The fact that still nowadays the life and thoughts of the US philosopher John Dewey (1859-1952) can surprise us is not rare considering that we are in a time period in which intellectuals have given up their public and educational tasks. From his early days, Dewey always saw the task of thinking as something more than a profession. He never saw any barriers across disciplines and faced problems in psychology and education, in science and technology, in ethics and politics, in history, art and religion. His philosophy took on the technical, social and cultural challenges of the 20th century, combining a cosmopolitan spirit with the defense of a local community life.
It is not a surprise either that when Dewey was requested to make a historical parallelism of his philosophy, he could only think in the French philosophy during the Enlightenment. His ideas were indeed based on the European philosophical tradition, but also had a national substrate, a democratic tradition typical of the USA that dates back to Thomas Jefferson, Ralph Waldo Emerson and Walt Whitman. Since the decade of the 20's, Dewey defended the popular democratic ideas confronting the ferocious expansion of capitalism and the mass culture that blocked the development of a real participative public life.
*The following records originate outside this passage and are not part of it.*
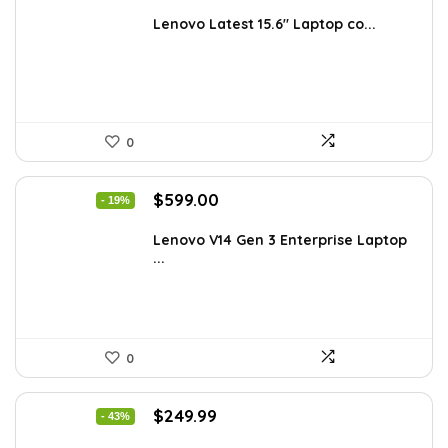
price
price
was:
is:
Lenovo Latest 15.6″ Laptop co...
$885.48.
$549.99.
0
Original
Current
$
599.00
- 19%
price
price
was:
is:
Lenovo V14 Gen 3 Enterprise Laptop
...
$739.00.
$599.00.
0
Original
Current
$
249.99
- 43%
price
price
Dewey was also in favor of a radical reformism that should restore a sense of community not confronted with the development of differences and individualism.
Although after the Second World War his work was basically sent to oblivion, a new generation of intellectuals would bring back to life his thoughts along the decades of the 60's and 70's, causing an enriching conflict of interpretations. The version of Dewey elaborated by Richard Bernstein since then and until the present, is clearly differential for a number of reasons. First, due to his unusual synthetic capacity and open-to-dialogue style. And second, due to his ability to update the thoughts of Dewey to the current political debates. Only Bernstein, who was interlocutor and critic of key figures like Hannah Arendt, Hans George Gadamer, Jürgen Habermas and Richard Rorty, could bring Dewey back to life in the current political scenario. A scenario of uncertain horizons that claims more than ever for a radical reconstruction of the public life and the civic virtues.
In words of Bernstein himself: "Dewey was a public intellectual totally committed with the democratic perspective, but also showed a deep comprehension of democracy's fragility". He was aware that unless we work hard for the inclusion of a democratic ethos in our daily lives, democracy can easily turn into something empty and without sense. Nowadays, it is common to have lively debates around the democracy theory within the academic circles. Unfortunately these debates are mostly oriented to academics too. Dewey was in possession of the rare capacity to go beyond those circles, of speaking with large audiences made up of citizens, and doing it by referring to the worries of the common people. I am not saying that we should go back to the solutions proposed by Dewey in order to confront the problems and threats that democracy has in the present. Dewey himself would probably be the first one to insist in the fact that new conflicts and problems are in need of novel solutions. But Dewey's view of a radical democracy as 'a personal way of life in which we can be complemented through communication' can still be of inspiration for our task of rethinking and revitalizing the 'real democracies'. Nonetheless and without doubt, democracy is still a task to be address in the present and future that appears in front of us.